Notas de um homem supérfluo - Parte VI

Procurar ver o lado bom das coisas, essa é uma perspectiva um tanto otimista que passei a minha vida inteira ouvindo ou lendo nos livros nos quais perdi meu tempo, um tempo que se esvai lentamente, como em uma ampulheta velha nos quais os grãos de areia caem um por um, sem nenhuma pressa.

Quando tentei ver o outro lado da moeda cunhada com os símbolos que representam minha existência até aqui, quais sejam, os emblemas da desilusão, vi o seu contrário — a insígnia em alto relevo da ilusão.

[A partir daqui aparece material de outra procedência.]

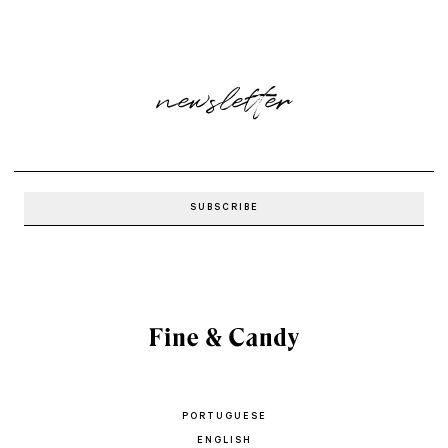
newsletter
PORTUGUESE
ENGLISH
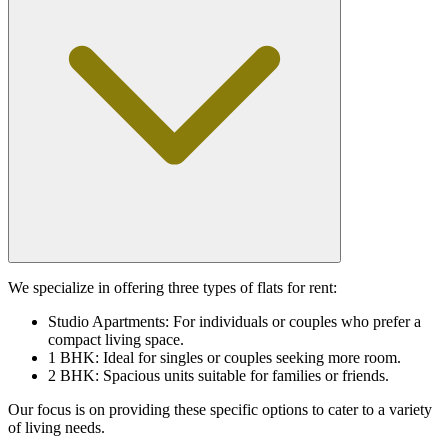
We specialize in offering three types of flats for rent:
Studio Apartments: For individuals or couples who prefer a
compact living space.
1 BHK: Ideal for singles or couples seeking more room.
2 BHK: Spacious units suitable for families or friends.
Our focus is on providing these specific options to cater to a variety
of living needs.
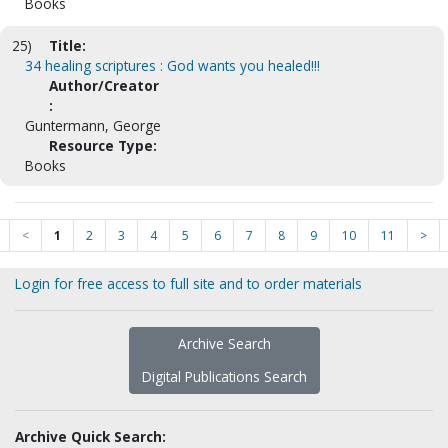
Books
25)
Title:
34 healing scriptures : God wants you healed!!!
Author/Creator
:
Guntermann, George
Resource Type:
Books
<
1
2
3
4
5
6
7
8
9
10
11
>
Login for free access to full site and to order materials
Archive Search
Digital Publications Search
Archive Quick Search:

Ambas, irmãs de sangue, tão próximas que se confundem. Diferentemente de outras dicotomias que dançam em campos opostos — o bem que se lança contra o mal, o novo que sucede o velho —, aqui não há antagonismo absoluto. A desilusão, ao contrário do que se pensa, não é a antítese da ilusão; é sua sombra, seu eco, o reverso da medalha pendurada em meu peito; é um suspiro de promessa, uma cortina de névoa que envolve o olhar, tornando o mundo mais macio, mais suportável. É o quadro pintado à mão tremida, mas com cores intensas, onde o que importa não é a precisão, mas o brilho que cega por um instante. Já a ilusão é o mesmo quadro, visto sob a luz crua de uma manhã sem sol. Não há destruição ali, apenas a revelação do que sempre esteve. A desilusão não apaga a ilusão; ela a traduz, às vezes em um idioma mais complicado e confuso, mas igualmente verdadeiro. Elas caminham juntas, como o espelho e o reflexo.

Quem se ilude já carrega em si a semente da desilusão. Não há traição nesse ciclo, apenas continuidade. Pois, ao contrário do amor e do ódio, que se repelem em guerras eternas, a ilusão e a desilusão coexistem, respiram o mesmo ar rarefeito e poluído. Quem sabe o oposto da ilusão não seja a desilusão, mas o vazio de sentir nada, o espaço estéril onde nenhum sonho ousa criar raízes. No fundo, o que tememos não é o momento em que a ilusão se desfaz, mas a possibilidade de nunca mais sermos tocados por ela.

Talvez, no fim, não haja escolhas, apenas passos. Porque iludir-se e desiludir-se são formas iguais de viver, e, no fundo, viver não é sempre uma espécie de ilusão desiludida?